Question

Let $f\left(x\right)=\sqrt{2-x-x^2}$ and $g\left(x\right)={\cos }^{-1}x$. The number of integral values of $x$ in the domain of $g\left[f^3\right(x\left)\right]$ is

Answer 1

$g\left[f\right(x\left)\right]=g\left(\sqrt{2-x-x^2}\right)$
$={\cos }^{-1}\sqrt{2-x-x^2}$

$f\left(x\right)$ is defined when $2-x-x^2\ge 0$
$\Rightarrow x^2+x-2\le 0$
$\Rightarrow (x+2)(x-1)\le 0$
$\Rightarrow x\in [-2,1]$

$g\left[f\right(x\left)\right]$ is defined when $-1\le \sqrt{2-x-x^2}\le 1$
$\Rightarrow 0\le 2-x-x^2\le 1$
$\Rightarrow 2-x-x^2\le 1$
$x\in (-\infty ,\frac{-1-\sqrt{5}}{2}]\cup [\frac{-1+\sqrt{5}}{2},\infty )$

Domain $g\left[f\right(x\left)\right]$ is $[-2,\frac{-1-\sqrt{5}}{2}]\cup [\frac{-1+\sqrt{5}}{2},1]$

Since, domain $g\left[f^3\right(x\left)\right]$ is same as domain of $g\left[f\right(x\left)\right]$.
So, the integers in the interval are $-2,1$.

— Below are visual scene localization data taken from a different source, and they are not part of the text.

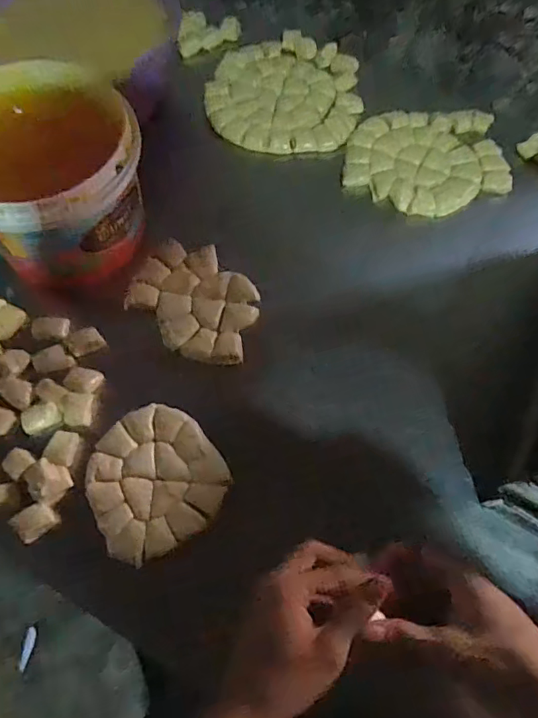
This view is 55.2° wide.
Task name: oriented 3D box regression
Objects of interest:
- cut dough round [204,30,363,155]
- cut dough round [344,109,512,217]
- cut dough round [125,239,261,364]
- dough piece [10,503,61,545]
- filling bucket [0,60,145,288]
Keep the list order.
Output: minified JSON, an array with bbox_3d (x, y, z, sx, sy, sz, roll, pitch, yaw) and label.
[{"bbox_3d":[0.025,-0.431,0.809,0.230,0.033,0.261,2,66,0],"label":"cut dough round"},{"bbox_3d":[0.228,-0.290,0.750,0.227,0.019,0.186,4,66,1],"label":"cut dough round"},{"bbox_3d":[-0.089,-0.075,0.652,0.178,0.015,0.129,39,71,15],"label":"cut dough round"},{"bbox_3d":[-0.248,0.171,0.544,0.039,0.018,0.033,-39,72,-16],"label":"dough piece"},{"bbox_3d":[-0.254,-0.219,0.621,0.203,0.162,0.211,0,66,-1],"label":"filling bucket"}]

Hence, number of integral value of $x$ is $2$.

Alternate Solution:
$g\left[f\right(x\left)\right]=g\left(\sqrt{2-x-x^2}\right)$
$={\cos }^{-1}\sqrt{2-x-x^2}$

$f\left(x\right)$ is defined when $2-x-x^2\ge 0$
$\Rightarrow x^2+x-2\le 0$
$\Rightarrow (x+2)(x-1)\le 0$
$\Rightarrow x\in [-2,1]$
The integrals values of $x$ in $[-2,1]$ are $-2,-1,0,1$.
Only for $x=-2,1;-1\le \sqrt{2-x-x^2}\le 1$
Hence, number of integral value of $x$ is $2$.